Nehalem will launch as Intel’s first native quad-core part but will be scalable from two to eight cores. All these cores have Simultaneous Multi-Threading (SMT) included, meaning there will be four to sixteen threads available for processing workloads.
The cache size will also mirror AMD’s current parts to some degree where the L2 cache size will drop in size to just 256KB per core, but it’s apparently “super low latency”, while the L1 cache remains unchanged from the current Core microarchitecture design. However, Nehalem now includes an inclusive L3 cache that acts as a snoop-filter.
By being inclusive this means there is automatically an amount of cache reserved in L3 to hold L2 and L1 data, so that none of the cores have to waste cycles sniffing another core’s cache for information – now it just has to simply dive into the shared L3 cache. Intel says that the first Nehalem-based product will be quad-core and will feature 8MB of L3 cache, which means that around 1,280KB of L3 cache will be reserved for a copy of the L1 and L2 caches on each core.

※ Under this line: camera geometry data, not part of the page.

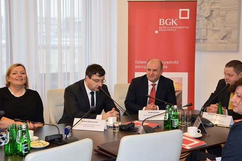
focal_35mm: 59
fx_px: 394
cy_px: 77
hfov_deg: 34.2
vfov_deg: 23.2
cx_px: 122
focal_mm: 35
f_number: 5
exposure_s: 1/100
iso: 800
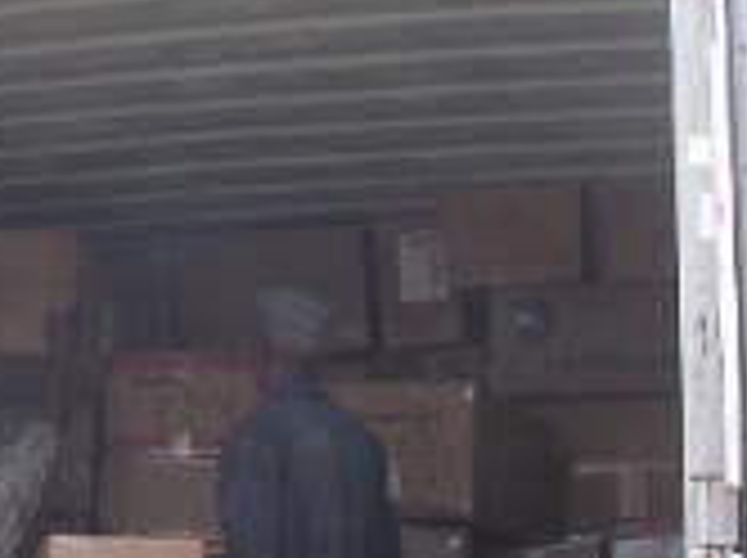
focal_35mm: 110
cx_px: -32
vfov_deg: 13.3
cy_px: 464
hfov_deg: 17.4
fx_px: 2370
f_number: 2.8
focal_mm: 5.8
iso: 100
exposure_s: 1/132
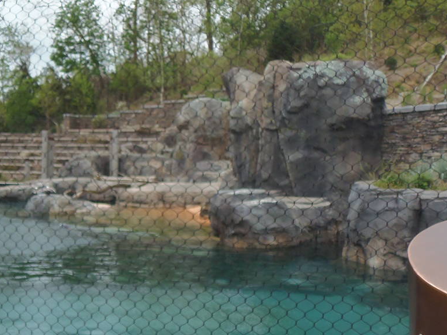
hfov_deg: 37.4
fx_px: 646
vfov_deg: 29.1
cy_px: 186
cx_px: 118
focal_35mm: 50
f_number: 2.9
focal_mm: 4.3
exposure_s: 1/320
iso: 64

This does cut the available size for everything else to about 7MB and this is quite a drop from the current 2x6MB shared cache design on current quad-core 45nm parts. However, the integrated memory controller means that main memory access is far quicker and each core can talk to one another unlike before where one pair would have to navigate the front side bus to the memory controller hub and then back again to talk to the other pair of cores sitting right next to it.
Other improvements include seven new SSE 4.2 instructions, a faster “unaligned” cache access (media applications were tipped as seeing the most benefits), faster thread synchronisation hardware to help not only the SMT engine but the many-cores in general, a Renamed Return Stack Buffer and a new 2nd level branch predictor which can address very large code footprints like databases for example.
Intel was keen to point out its SMT should add to its energy efficiency, while the direct memory access and lower latency design should greatly improve its performance compared to the MCH designs it's currently using. Both server and high end desktop parts (both triple channel DDR3) should be available in Q408, with mainstream parts arriving in 2009.